Instructions to follow
In the freedom of information text below, write out the passage from "The Constitution Act" up to and including "Joint House Inquiry." word for word.

6. Sunset clauses for all Sections except Section 30 (Personal Affairs)

Limit the application of all exemptions for all non-personal information to a maximum of 10 years from the date the information came into existence. Consideration should be given to having two categories of limitation periods such as 10 years for exemptions like Cabinet and Executive Council (as is the case now) and for other exemptions, like deliberative process documents, to a maximum of 5 years.

The purpose of these limitation periods is twofold. First to ensure that the objectives of the FoI Act are eventually achieved and the maximum amount of information is made available to citizens. Secondly a shorter sunset clause on exemptions like deliberative process documents would allow an effective, albeit delayed, scrutiny of the validity of the original exemption claim by that Agency. The NSW Ombudsman has suggested that all internal working documents be released once a decision has been made by the department in question.8 No doubt his view reflects a long exposure to the rate that these documents lose their sensitivity once a decision has been made.

7. Constitutional Protection of Freedom of Information Act 1991

The Constitution Act of Tasmania 1934 should be amended to include a schedule of "Acts Important to Democracy" this would include Freedom of Information Act 1991 and Ombudsman Act 1978. Acts in this schedule could only be amended after a public inquiry by a Select Committee of either House of Parliament or a Joint House Inquiry.

The widespread reaction to the Government's proposed amendments highlights the prime importance which one of Tasmania's key accountability mechanisms has achieved in its short history.

Supplied information
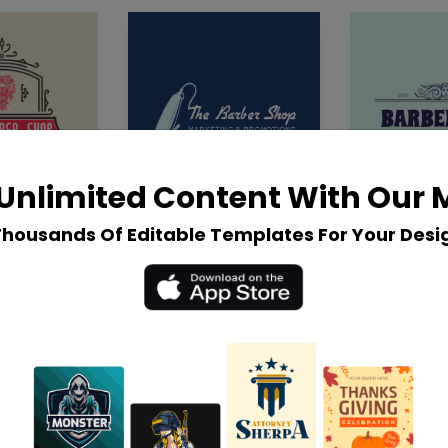
Unlimited Content With Our
Thousands Of Editable Templates For Your Desi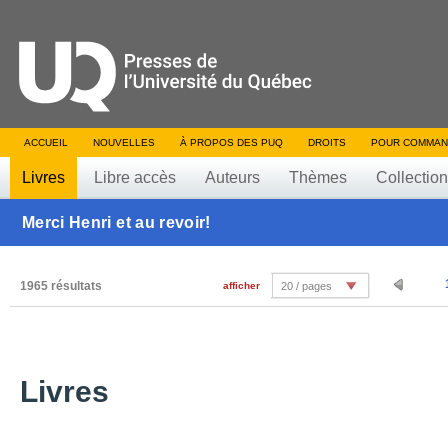
ACCUEIL
NOUVELLES
À PROPOS DES PUQ
DROITS
POUR COMMAN
Livres
Libre accès
Auteurs
Thèmes
Collectio
Merci Henri et au revoir!
1965 résultats
afficher
20 / pages
Livres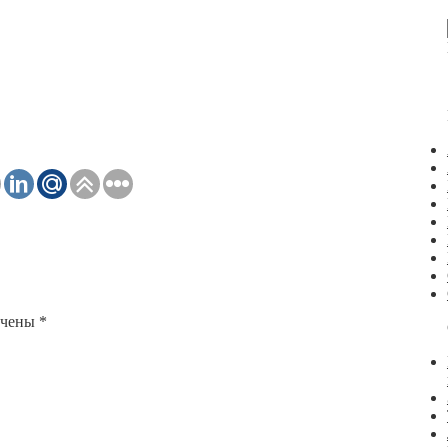
ечены
*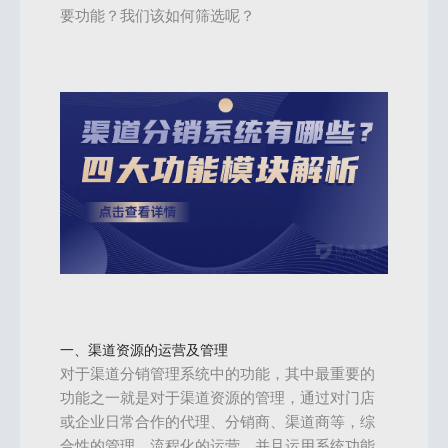
要功能？我们该如何筛选呢？
一、渠道资源的运营及管理
对于渠道分销管理系统中的功能，其中最重要的
功能之一就是对于渠道资源的管理，通过对门店
或企业日常合作的代理、分销商、渠道商等，综
合性的管理，流程化的运营，并且运用系统功能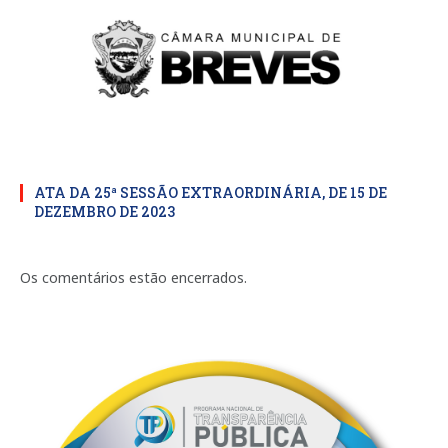
ATA DA 25ª SESSÃO EXTRAORDINÁRIA, DE 15 DE
DEZEMBRO DE 2023
Os comentários estão encerrados.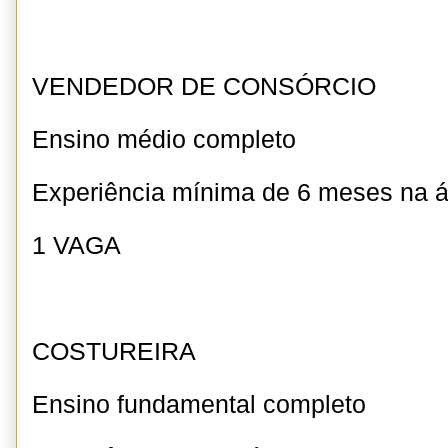
VENDEDOR DE CONSÓRCIO
Ensino médio completo
Experiência mínima de 6 meses na 
1 VAGA
COSTUREIRA
Ensino fundamental completo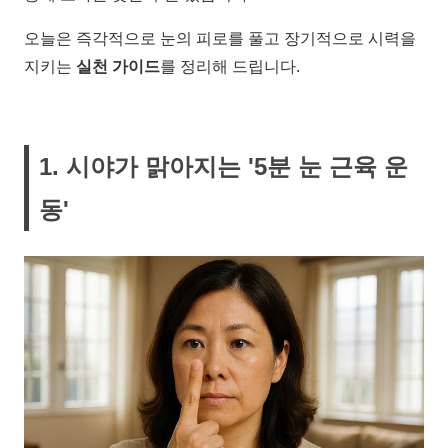
오늘은 즉각적으로 눈의 피로를 풀고 장기적으로 시력을
지키는
실천 가이드
를 정리해 드립니다.
1. 시야가 맑아지는 '5분 눈 근육 운
동'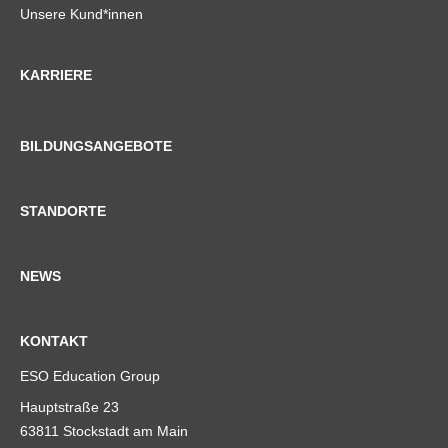
Unsere Kund*innen
KARRIERE
BILDUNGSANGEBOTE
STANDORTE
NEWS
KONTAKT
ESO Education Group
Hauptstraße 23
63811 Stockstadt am Main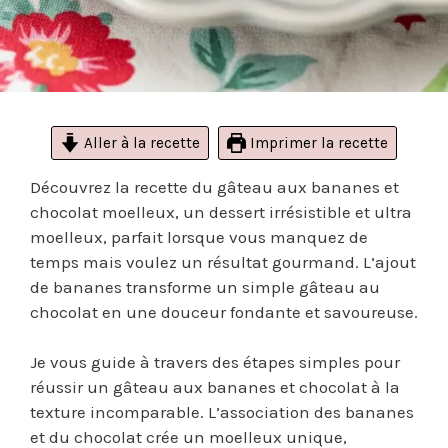
Aller à la recette
Imprimer la recette
Découvrez la recette du gâteau aux bananes et
chocolat moelleux, un dessert irrésistible et ultra
moelleux, parfait lorsque vous manquez de
temps mais voulez un résultat gourmand. L’ajout
de bananes transforme un simple gâteau au
chocolat en une douceur fondante et savoureuse.
Je vous guide à travers des étapes simples pour
réussir un gâteau aux bananes et chocolat à la
texture incomparable. L’association des bananes
et du chocolat crée un moelleux unique,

Expected answer
The Constitution Act of Tasmania 1934 should be amended to include a schedule of "Acts Important to Democracy" this would include Freedom of Information Act 1991 and Ombudsman Act 1978. Acts in this schedule could only be amended after a public inquiry by a Select Committee of either House of Parliament or a Joint House Inquiry.